**TASK OBJECTIVE**: Filter the entries below, keeping every line that has the word "total".

**LISTED RECORDS**:

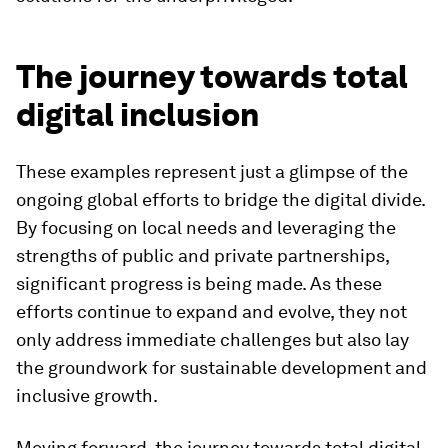
The journey towards total
digital inclusion
These examples represent just a glimpse of the
ongoing global efforts to bridge the digital divide.
By focusing on local needs and leveraging the
strengths of public and private partnerships,
significant progress is being made. As these
efforts continue to expand and evolve, they not
only address immediate challenges but also lay
the groundwork for sustainable development and
inclusive growth.
Moving forward, the journey towards total digital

**RESPONSE**:
The journey towards total
Moving forward, the journey towards total digital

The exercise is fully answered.